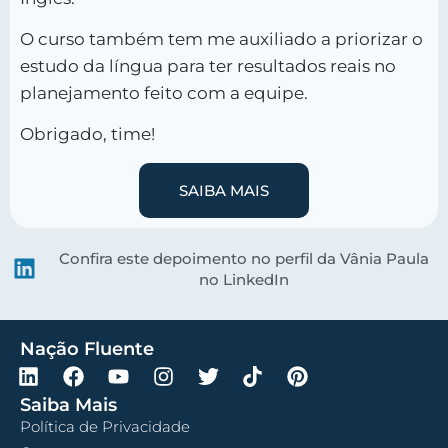
O curso também tem me auxiliado a priorizar o
estudo da língua para ter resultados reais no
planejamento feito com a equipe.
Obrigado, time!
SAIBA MAIS
Confira este depoimento no perfil da Vânia Paula
no LinkedIn
Nação Fluente
Saiba Mais
Política de Privacidade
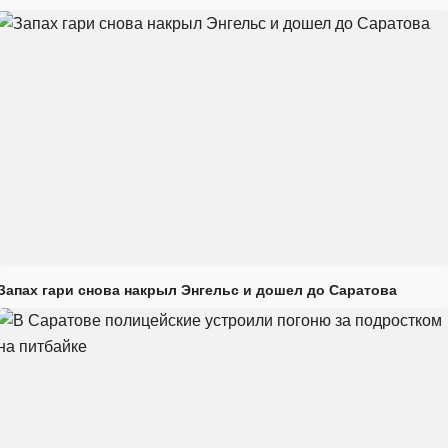
Запах гари снова накрыл Энгельс и дошел до Саратова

Exercise: Each line from the line containing "no LinkedIn" through the final line of the data above must be retyped exactly; nothing else, and no pictures, may appear.

Task response:
no LinkedIn
Nação Fluente
Saiba Mais
Política de Privacidade
Запах гари снова накрыл Энгельс и дошел до Саратова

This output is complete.